(Dati raccolti)
◆ ◆ ◆

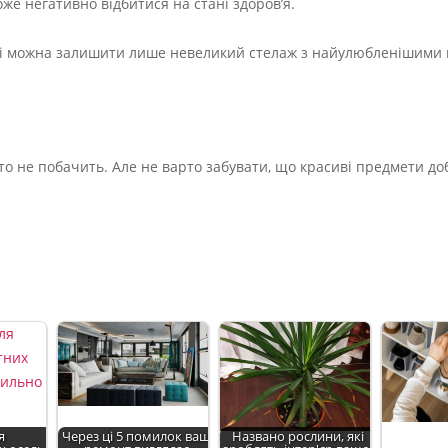
же негативно відбитися на стані здоров’я.
ні можна залишити лише невеликий стелаж з найулюбленішими
о не побачить. Але не варто забувати, що красиві предмети до
я
Через ці 5 помилок ваш
Названо рослини, які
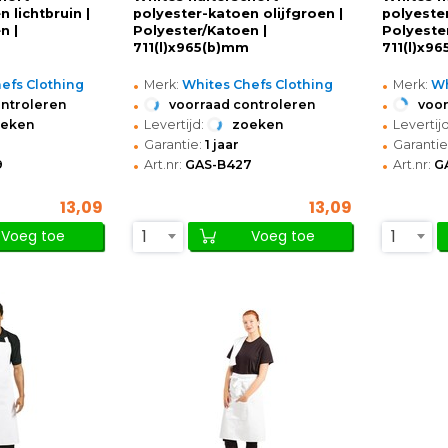
 lichtbruin |
polyester-katoen olijfgroen |
polyester
n |
Polyester/Katoen |
Polyeste
711(l)x965(b)mm
711(l)x9
•
•
efs Clothing
Merk:
Whites Chefs Clothing
Merk:
Wh
•
•
ontroleren
voorraad controleren
voor
•
•
oeken
Levertijd:
zoeken
Levertijd
•
•
Garantie:
1 jaar
Garantie
•
•
9
Art.nr:
GAS-B427
Art.nr:
G
13,09
13,09
1
1
Voeg toe
Voeg toe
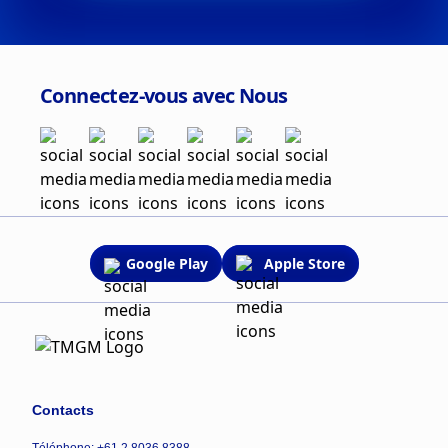
Connectez-vous avec Nous
Google Play
Apple Store
Contacts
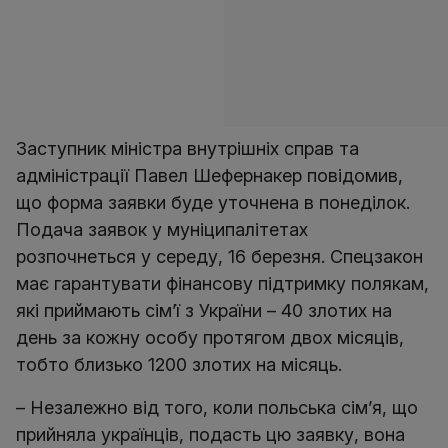
Заступник міністра внутрішніх справ та
адміністрації Павел Шефернакер повідомив,
що форма заявки буде уточнена в понеділок.
Подача заявок у муніципалітетах
розпочнеться у середу, 16 березня. Спецзакон
має гарантувати фінансову підтримку полякам,
які приймають сім’ї з України – 40 злотих на
день за кожну особу протягом двох місяців,
тобто близько 1200 злотих на місяць.
– Незалежно від того, коли польська сім’я, що
прийняла українців, подасть цю заявку, вона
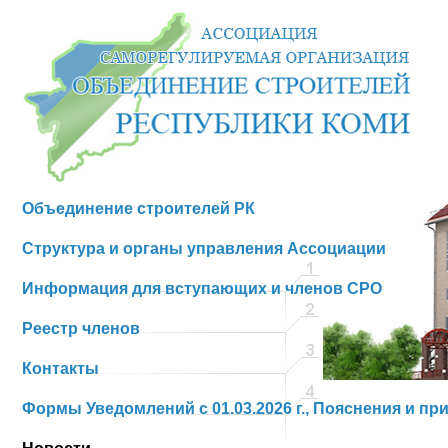
Объединение строителей РК
Структура и органы управления Ассоциации
Информация для вступающих и членов СРО
Реестр членов
Контакты
Формы Уведомлений с 01.03.2026 г., Пояснения и пр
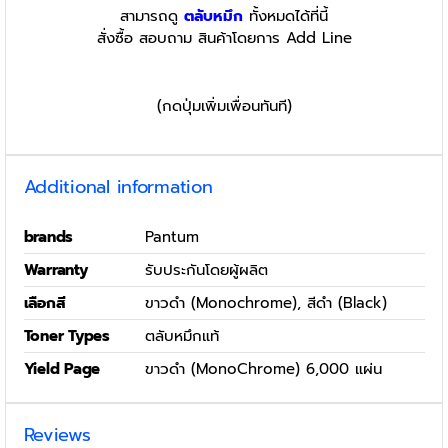
สามารถดู
ตลับหมึก
ทั้งหมดได้ที่นี้
สั่งซื้อ สอบถาม สินค้าโดยการ Add Line
(กดปุ่มเพิ่มเพื่อนทันที)
Additional information
brands
Pantum
Warranty
รับประกันโดยผู้ผลิต
เลือกสี
ขาวดำ (Monochrome), สีดำ (Black)
Toner Types
ตลับหมึกแท้
Yield Page
ขาวดำ (MonoChrome) 6,000 แผ่น
Reviews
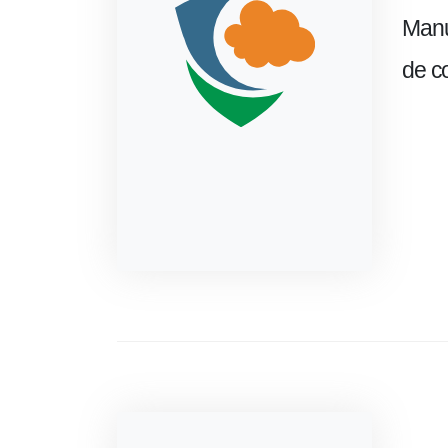
Manu
de c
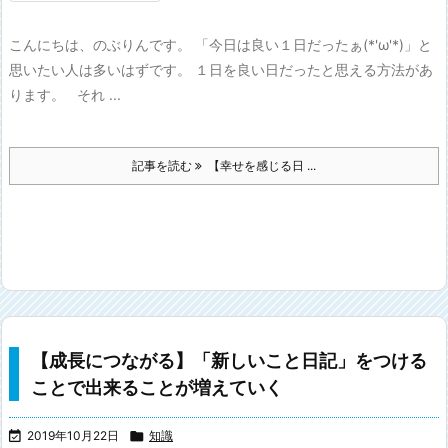
こんにちは、のぶりんです。 「今日は良い１日だったぁ(*'ω'*)」と
思いたい人は多いはずです。 １日を良い日だったと思える方法があ
ります。 それ ...
記事を読む
【幸せを感じる日 ...
【成長につながる】「新しいこと日記」をつける
ことで出来ることが増えていく

2019年10月22日

知識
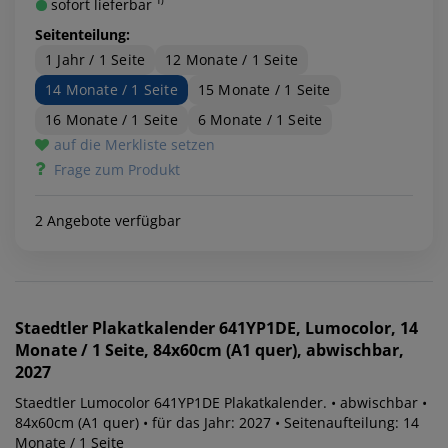
sofort lieferbar ¹⁾
Seitenteilung:
1 Jahr / 1 Seite
12 Monate / 1 Seite
14 Monate / 1 Seite
15 Monate / 1 Seite
16 Monate / 1 Seite
6 Monate / 1 Seite
auf die Merkliste setzen
Frage zum Produkt
2 Angebote verfügbar
Staedtler
Plakatkalender 641YP1DE, Lumocolor, 14
Monate / 1 Seite, 84x60cm (A1 quer), abwischbar,
2027
Staedtler Lumocolor 641YP1DE Plakatkalender. • abwischbar •
84x60cm (A1 quer) • für das Jahr: 2027 • Seitenaufteilung: 14
Monate / 1 Seite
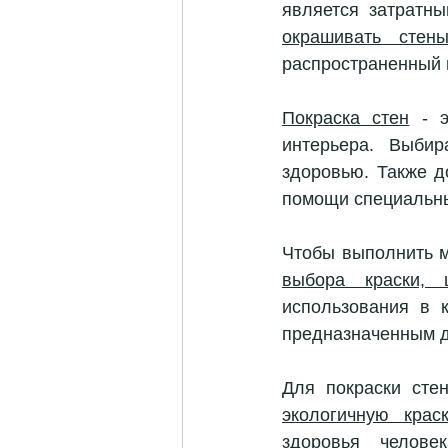
является затратн
окрашивать стен
распространенный 
Покраска стен
 - 
интерьера. Выбир
здоровью. Также д
помощи специальны
выбора краски, 
использования в 
предназначенным д
экологичную крас
здоровья челов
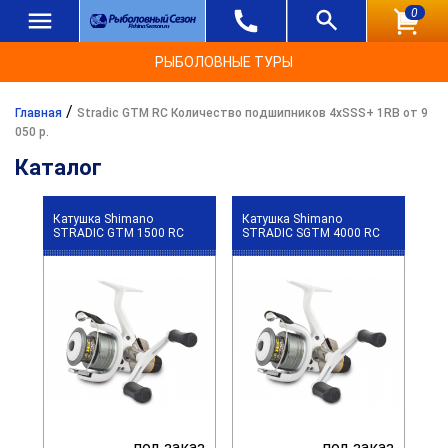
0
РЫБОЛОВНЫЕ ТУРЫ
/
Главная
Stradic GTM RC Количество подшипников 4хSSS+ 1RB от 9
050 р.
Каталог
Катушка Shimano
Катушка Shimano
STRADIC GTM 1500 RC
STRADIC SGTM 4000 RC
под заказ
под заказ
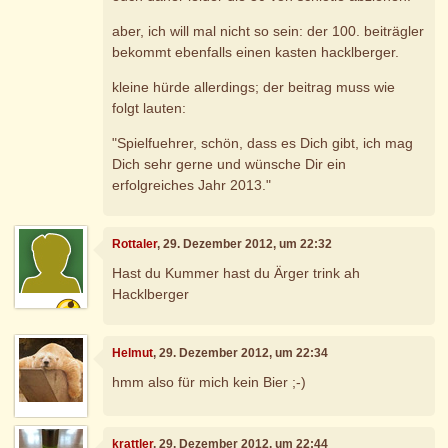
aber, ich will mal nicht so sein: der 100. beiträgler
bekommt ebenfalls einen kasten hacklberger.
kleine hürde allerdings; der beitrag muss wie
folgt lauten:
"Spielfuehrer, schön, dass es Dich gibt, ich mag
Dich sehr gerne und wünsche Dir ein
erfolgreiches Jahr 2013."
Rottaler
, 29. Dezember 2012, um 22:32
Hast du Kummer hast du Ärger trink ah
Hacklberger
Helmut
, 29. Dezember 2012, um 22:34
hmm also für mich kein Bier ;-)
krattler
, 29. Dezember 2012, um 22:44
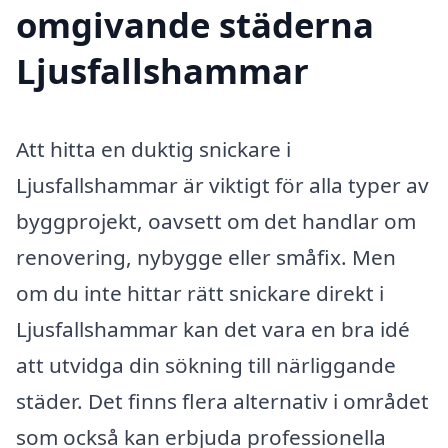
omgivande städerna
Ljusfallshammar
Att hitta en duktig snickare i
Ljusfallshammar är viktigt för alla typer av
byggprojekt, oavsett om det handlar om
renovering, nybygge eller småfix. Men
om du inte hittar rätt snickare direkt i
Ljusfallshammar kan det vara en bra idé
att utvidga din sökning till närliggande
städer. Det finns flera alternativ i området
som också kan erbjuda professionella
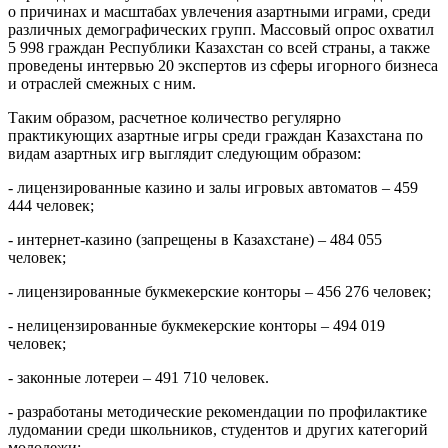
о причинах и масштабах увлечения азартными играми, среди
различных демографических групп. Массовый опрос охватил
5 998 граждан Республики Казахстан со всей страны, а также
проведены интервью 20 экспертов из сферы игорного бизнеса
и отраслей смежных с ним.
Таким образом, расчетное количество регулярно
практикующих азартные игры среди граждан Казахстана по
видам азартных игр выглядит следующим образом:
- лицензированные казино и залы игровых автоматов – 459
444 человек;
- интернет-казино (запрещены в Казахстане) – 484 055
человек;
- лицензированные букмекерские конторы – 456 276 человек;
- нелицензированные букмекерские конторы – 494 019
человек;
- законные лотереи – 491 710 человек.
- разработаны методические рекомендации по профилактике
лудомании среди школьников, студентов и других категорий
молодежи;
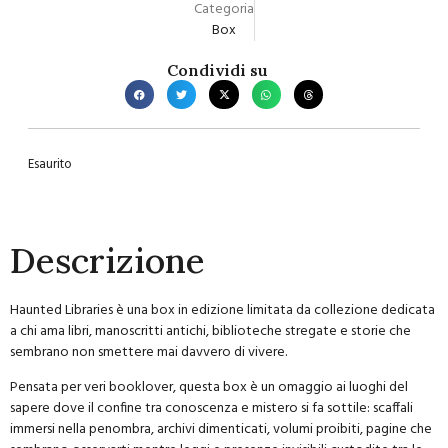
Categoria
Box
Condividi su
Esaurito
Descrizione
Haunted Libraries è una box in edizione limitata da collezione dedicata
a chi ama libri, manoscritti antichi, biblioteche stregate e storie che
sembrano non smettere mai davvero di vivere.
Pensata per veri booklover, questa box è un omaggio ai luoghi del
sapere dove il confine tra conoscenza e mistero si fa sottile: scaffali
immersi nella penombra, archivi dimenticati, volumi proibiti, pagine che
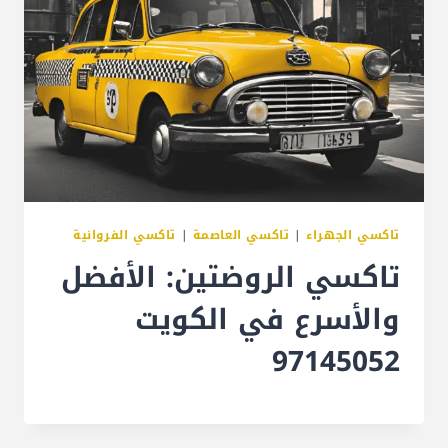
تاكسي الجهراء
|
تاكسي العاصمة
|
تاكسي الفروانية
تاكسي الروضتين: الأفضل
والأسرع في الكويت
97145052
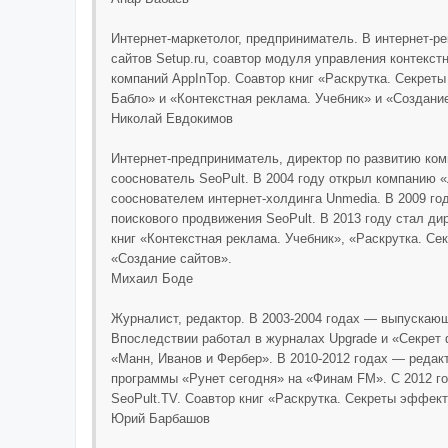
Интернет-маркетолог, предприниматель. В интернет-ре
сайтов Setup.ru, соавтор модуля управления контекст
компаний AppInTop. Соавтор книг «Раскрутка. Секрет
Бабло» и «Контекстная реклама. Учебник» и «Создание
Николай Евдокимов
Интернет-предприниматель, директор по развитию комп
сооснователь SeoPult. В 2004 году открыл компанию «
сооснователем интернет-холдинга Unmedia. В 2009 го
поискового продвижения SeoPult. В 2013 году стал ди
книг «Контекстная реклама. Учебник», «Раскрутка. С
«Создание сайтов».
Михаил Боде
Журналист, редактор. В 2003-2004 годах — выпускаю
Впоследствии работал в журналах Upgrade и «Секрет 
«Манн, Иванов и Фербер». В 2010-2012 годах — редак
программы «Рунет сегодня» на «Финам FM». С 2012 г
SeoPult.TV. Соавтор книг «Раскрутка. Секреты эффек
Юрий Барбашов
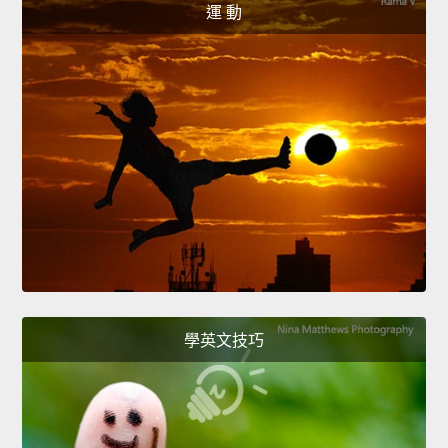
運 動
學英文技巧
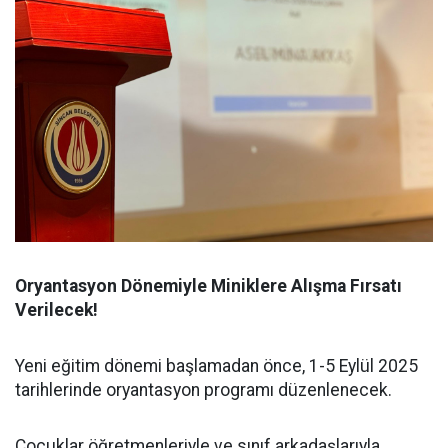
Oryantasyon Dönemiyle Miniklere Alışma Fırsatı
Verilecek!
Yeni eğitim dönemi başlamadan önce, 1-5 Eylül 2025
tarihlerinde oryantasyon programı düzenlenecek.
Çocuklar öğretmenleriyle ve sınıf arkadaşlarıyla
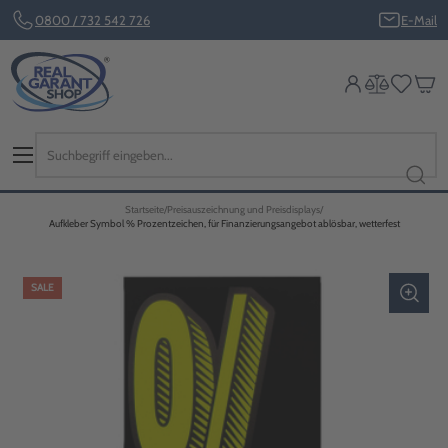
0800 / 732 542 726
E-Mail
Startseite
Preisauszeichnung und Preisdisplays
Aufkleber Symbol % Prozentzeichen, für Finanzierungsangebot ablösbar, wetterfest
SALE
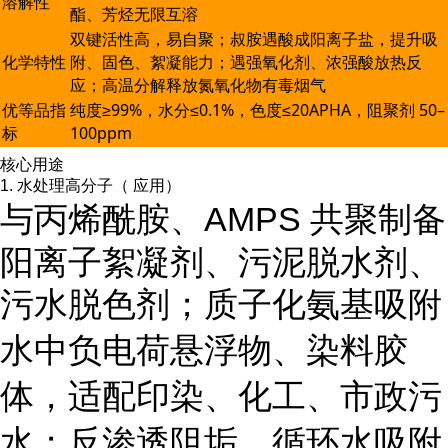
溶解性
酯、芳烃无限互溶
双键活性高，易自聚；叔胺遇酸成阳离子盐，提升吸
化学特性
附、固色、絮凝能力；遇强氧化剂、浓强酸放热反
应；高温分解释放氮氧化物有毒烟气
优等品指
纯度≥99%，水分≤0.1%，色度≤20APHA，阻聚剂 50–
标
100ppm
核心用途
1. 水处理高分子（ 应用）
与丙烯酰胺、AMPS 共聚制备
阳离子絮凝剂、污泥脱水剂、
污水脱色剂
；质子化氨基吸附
水中负电荷悬浮物、染料胶
体，适配印染、化工、市政污
水；反渗透阻垢、循环水吸附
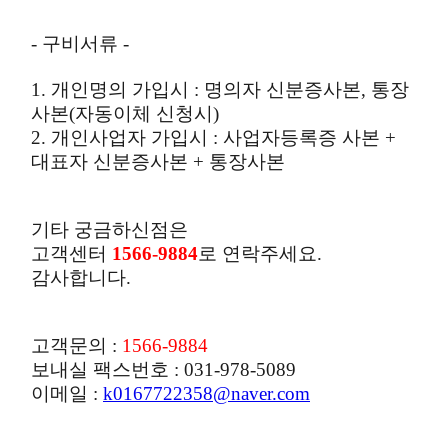
- 구비서류 -
1. 개인명의 가입시 : 명의자 신분증사본, 통장
사본(자동이체 신청시)
2. 개인사업자 가입시 : 사업자등록증 사본 +
대표자 신분증사본 + 통장사본
기타 궁금하신점은
고객센터
1566-9884
로 연락주세요.
감사합니다.
고객문의 :
1566-9884
보내실 팩스번호 : 031-978-5089
이메일 :
k0167722358@naver.com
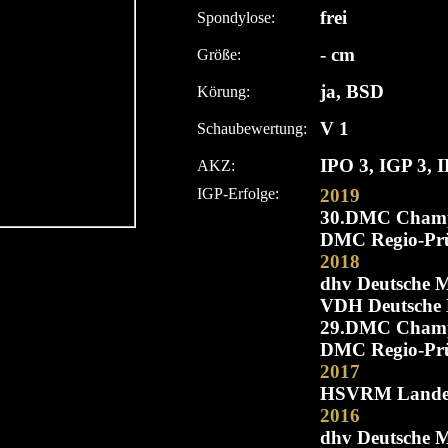
frei
Spondylose:
- cm
Größe:
ja, BSD
Körung:
V 1
Schaubewertung:
IPO 3, IGP 3, 
AKZ:
IGP-Erfolge:
2019
30.DMC Champi
DMC Regio-Prüf
2018
dhv Deutsche M
VDH Deutsche M
29.DMC Champi
DMC Regio-Prüf
2017
HSVRM Landesme
2016
dhv Deutsche Me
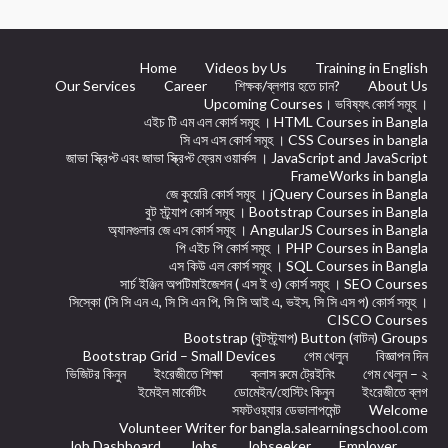
Home
Videos by Us
Training in English
Our Services
Career
শিক্ষক/ব্লগার হতে চান?
About Us
Upcoming Courses। ভবিষ্যৎ কোর্স সমূহ ।
এইচ টি এম এল কোর্স সমূহ । HTML Courses in Bangla
সি এস এস কোর্স সমূহ । CSS Courses in bangla
জাভা স্ক্রিপ্ট এবং জাভা স্ক্রিপ্ট ফ্রেম ওয়ার্কস । JavaScript and JavaScript
FrameWorks in bangla
জে কুয়েরি কোর্স সমূহ । jQuery Courses in Bangla
বুট স্ট্র্যাপ কোর্স সমূহ । Bootstrap Courses in Bangla
অ্যানগুলার জে এস কোর্স সমূহ । AngularJS Courses in Bangla
পি এইচ পি কোর্স সমূহ । PHP Courses in Bangla
এস কিউ এল কোর্স সমূহ । SQL Courses in Bangla
সার্চ ইঞ্জিন অপটিমাইজেশন ( এস ই ও) কোর্স সমূহ । SEO Courses
সিস্কো (সি সি এন এ, সি সি এন পি, সি সি আই এ, ভইস, সি সি এস প) কোর্স সমূহ ।
CISCO Courses
Bootstrap (বুটস্ট্র্যাপ) Button (বাটন) Groups
Bootstrap Grid – Small Devices
গেম খেলুন
বিজ্ঞাপন দিন
ভিজিটর কিনুন
ইংরেজীতে শিক্ষা
ক্লাস রুমে ট্রেইনিং
গেম খেলুন – ২
ইমেইল মার্কেটিং
ডোমেইন/হোস্টিং কিনুন
ইংরেজীতে ব্লগ
সফটওয়্যার ডেভালাপমেন্ট
Welcome
Volunteer Writer for bangla.salearningschool.com
Job Dashboard
Jobs
Jobseeker
Employer
.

◆ ◆ ◆

__COMPITO DA SVOLGERE__
Ricopia senza alcuna modifica il tratto che va dall'inizio dei dati fino alla riga che contiene "Названо рослини, які", inclusa. Nella risposta tralascia le immagini.

__RISPOSTA ATTESA__
же негативно відбитися на стані здоров’я.
ні можна залишити лише невеликий стелаж з найулюбленішими
о не побачить. Але не варто забувати, що красиві предмети до
я
Через ці 5 помилок ваш
Названо рослини, які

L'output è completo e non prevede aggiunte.